Invited inside by the clerk, we were shepherded into a back room where there was a table and some chairs. An old woman in a babushka appeared a few minutes later, a woman with few teeth and wrinkles so deep they hung off her face. She was the oldest person in the town, and Mateuz’s father thought she might remember something from the past. I brought out my pictures of the Quaker Mission. Again the little group was fascinated with these images from their past. The old woman thought she recognized one of the farm houses in the photograph. Mateusz tried his best to translate what she was saying, but she was confused and couldn’t remember much.
I thanked the old woman, and said I wanted to walk outside.
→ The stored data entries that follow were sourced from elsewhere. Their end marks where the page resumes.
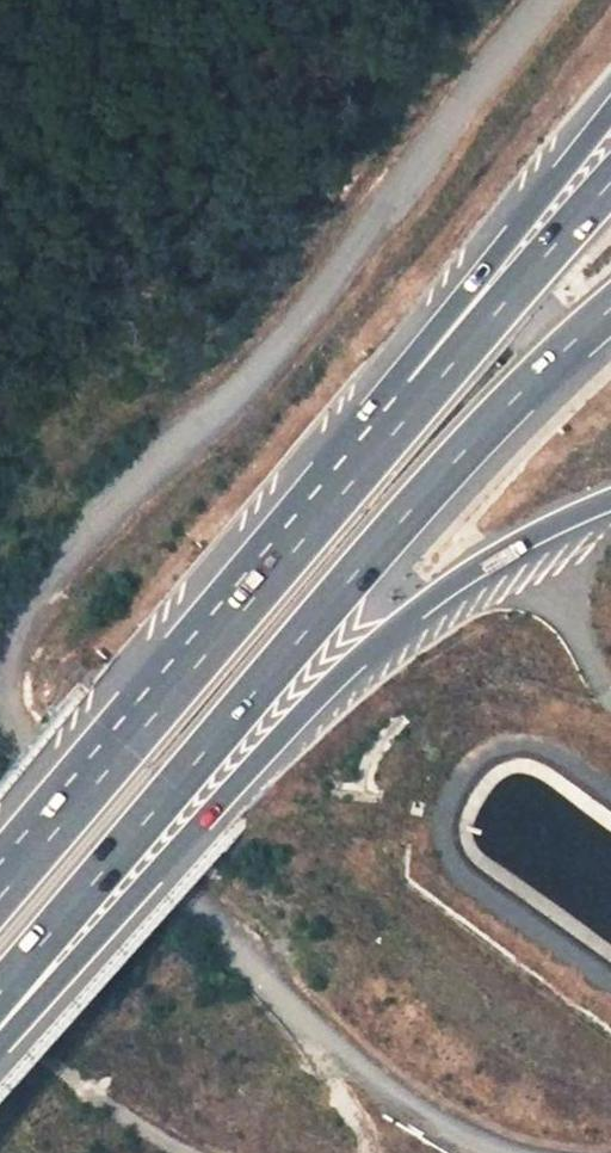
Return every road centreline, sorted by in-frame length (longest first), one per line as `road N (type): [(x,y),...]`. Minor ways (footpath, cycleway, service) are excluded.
road 1 (track): [(548,0),(251,383),(51,557),(14,620),(1,666),(4,704),(26,741),(199,925),(410,1107),(511,1152)]
road 2 (motorway): [(0,1001),(409,515),(610,308)]
road 3 (motorway): [(0,1023),(405,621),(526,538),(610,499)]
road 4 (motorway): [(610,126),(344,491)]
road 5 (motorway): [(610,182),(344,491)]
road 6 (motorway): [(344,491),(125,752)]
road 7 (motorway): [(125,752),(0,899)]

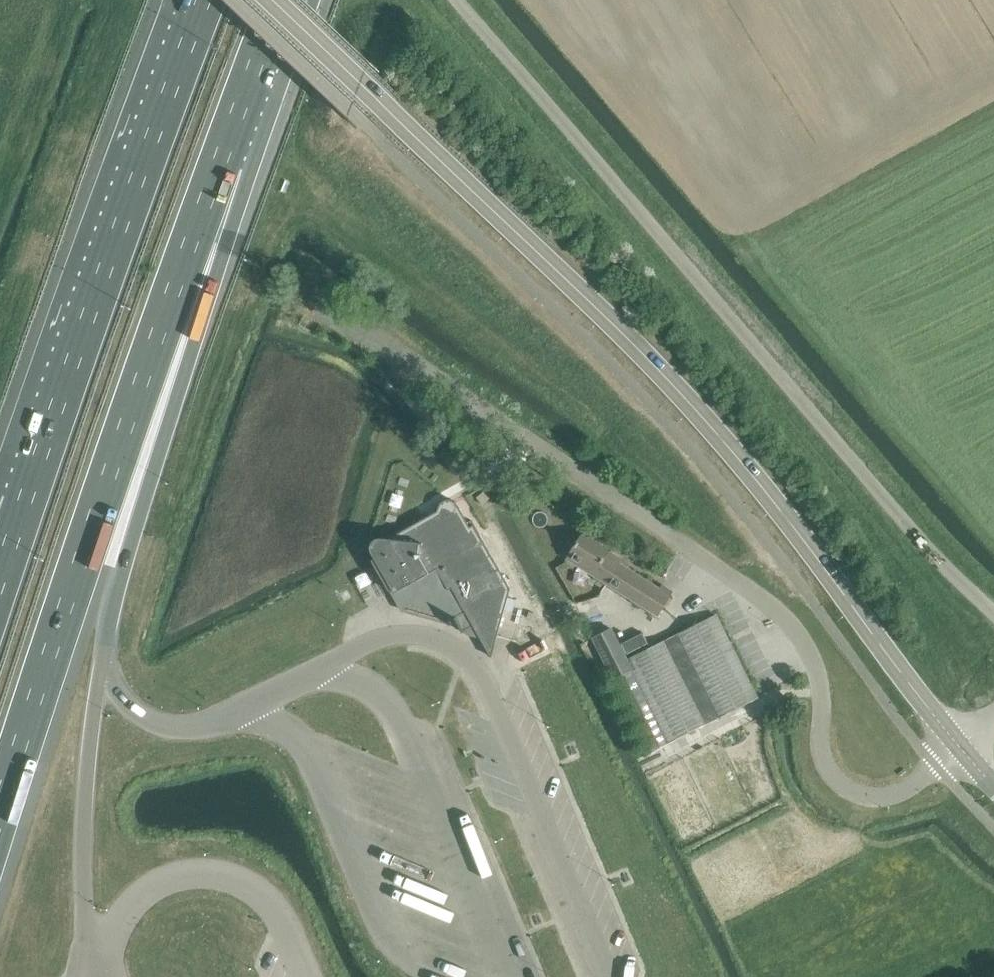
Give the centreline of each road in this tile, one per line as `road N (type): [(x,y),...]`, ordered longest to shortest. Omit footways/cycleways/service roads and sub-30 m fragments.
road 1 (tertiary): [(961,748),(778,509),(639,351),(276,0)]
road 2 (unclassified): [(961,748),(896,794),(875,798),(835,781),(824,766),(821,679),(788,623),(333,317)]
road 3 (unclassified): [(993,615),(934,558),(465,0)]
road 4 (motorway): [(0,817),(254,78)]
road 5 (motorway): [(108,638),(250,169),(254,78)]
road 6 (motorway): [(197,0),(84,301)]
road 7 (motorway): [(84,301),(0,572)]
road 8 (motorway): [(84,301),(0,487)]
road 9 (track): [(824,184),(993,90)]

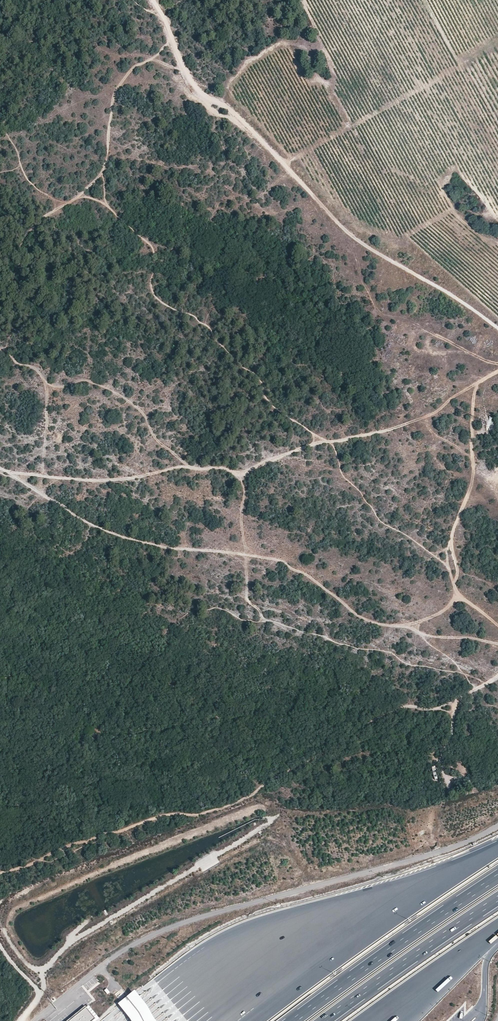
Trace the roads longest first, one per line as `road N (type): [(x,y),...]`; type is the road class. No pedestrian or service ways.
road 1 (track): [(497,677),(437,708),(403,708),(229,806),(166,815),(0,875)]
road 2 (track): [(0,469),(111,534),(284,563),(380,625),(497,644)]
road 3 (track): [(497,331),(366,249),(224,107),(202,97),(152,0)]
road 4 (track): [(326,442),(272,406),(209,327),(158,299),(151,287),(154,249),(110,207),(101,172)]
road 5 (motorway): [(497,849),(192,1020)]
road 6 (track): [(0,294),(31,254),(30,228),(98,177),(114,94),(171,39)]
road 7 (track): [(237,476),(305,446),(422,418),(497,371)]
road 8 (track): [(404,626),(441,612),(457,596),(447,551),(473,479),(479,381)]
road 9 (motorway): [(497,877),(293,1020)]
road 10 (track): [(237,476),(245,491),(246,594),(261,621),(214,608),(174,622)]
road 11 (track): [(7,472),(99,480),(188,467),(237,476)]
road 12 (motorway): [(324,1020),(497,898)]
road 13 (track): [(188,467),(125,398),(86,380),(45,383)]
road 14 (track): [(0,348),(36,369),(47,389),(43,476)]
road 15 (motorway): [(383,1020),(497,929)]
Taking my umbrella, I started off, just wanting to be alone, knowing that Rebecca and Harry and the Quaker Mission had been in this village. Perhaps they had walked on this same road, and climbed this same hill. I felt a burst of happiness, remembering Rebecca’s account of her first date with Harry. It had been something of a disaster. They had been lost in the woods, and caught in a rain storm. Her new red blouse had been ruined by the time they found shelter in a peasant’s cottage. “Harry is a good sport,” Rebecca had written at the end of that day.
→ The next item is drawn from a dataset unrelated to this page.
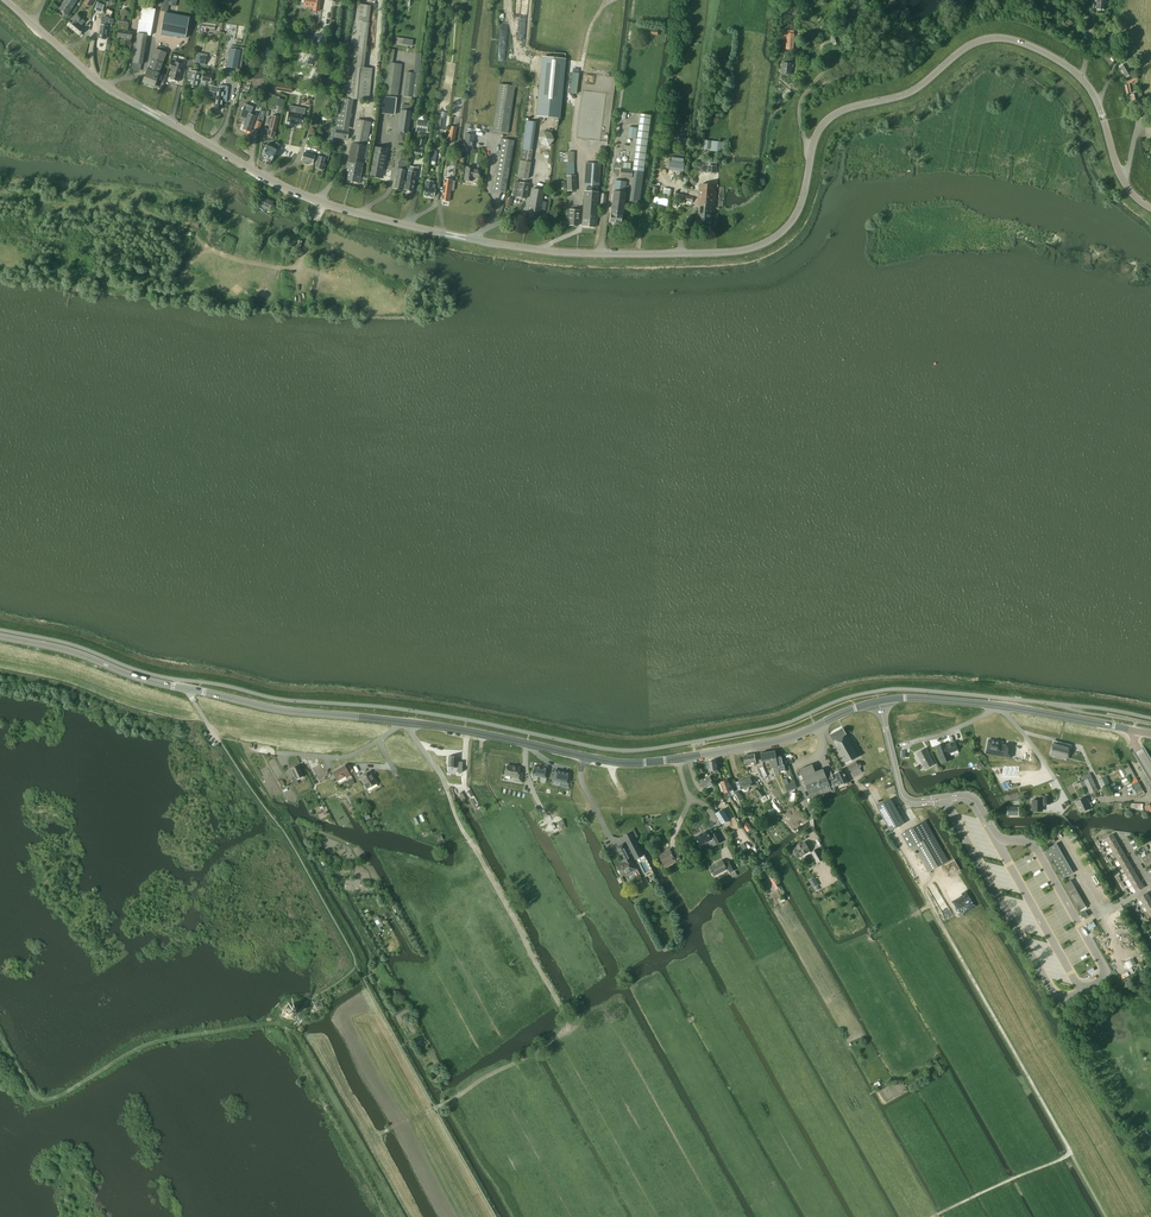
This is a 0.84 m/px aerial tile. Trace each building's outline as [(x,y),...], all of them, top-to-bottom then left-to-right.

Undeterred by the pouring rain, my wet shoes, and freezing hands, I was transported back in time. On March 24, 1922, Rebecca married Harry Timbres in Gdansk and again in Warsaw in the offices of the Quaker Mission. They dedicated the rest of their lives to public service.
I splashed back to the waiting car and was greeted with understanding smiles. We arrived at the bus station in Hrubieszow just as the last bus for Lublin was ready to depart. Mateusz and his father would accept no payment. They waited beside their car in the pouring rain to see us off safely.
On the bus back to Lublin, I was hungry, wet, and tired, but incredibly happy. For a moment I had experienced the reality of a vanished time. And I had received such unexpected kindness: a family who had offered hospitality, transportation and help with translation, a grocery clerk who provided shelter from the rain, an old woman whose memory didn’t reach back quite far enough. I felt renewed, enriched, transformed. There was nothing I could hold in my hands, no proof of what had happened during that wonderful day. And I realized that that was my lesson. Goodness, the authentic spirit of goodness is intangible, fleeting, ephemeral.
In Poland the evidence of war’s destruction is everywhere. Stories from the Holocaust continue to haunt the land. But I was comforted by a reality not found in the history books, the story of a small band of volunteers who came to Poland almost 100 years ago. Their efforts left no imprint, their achievements gained no recognition or reward. But I felt that I saw those volunteers when I walked the streets in Warsaw, or Lublin, Konstantin, or Gdansk. I still see them. Their goodness is worth remembering.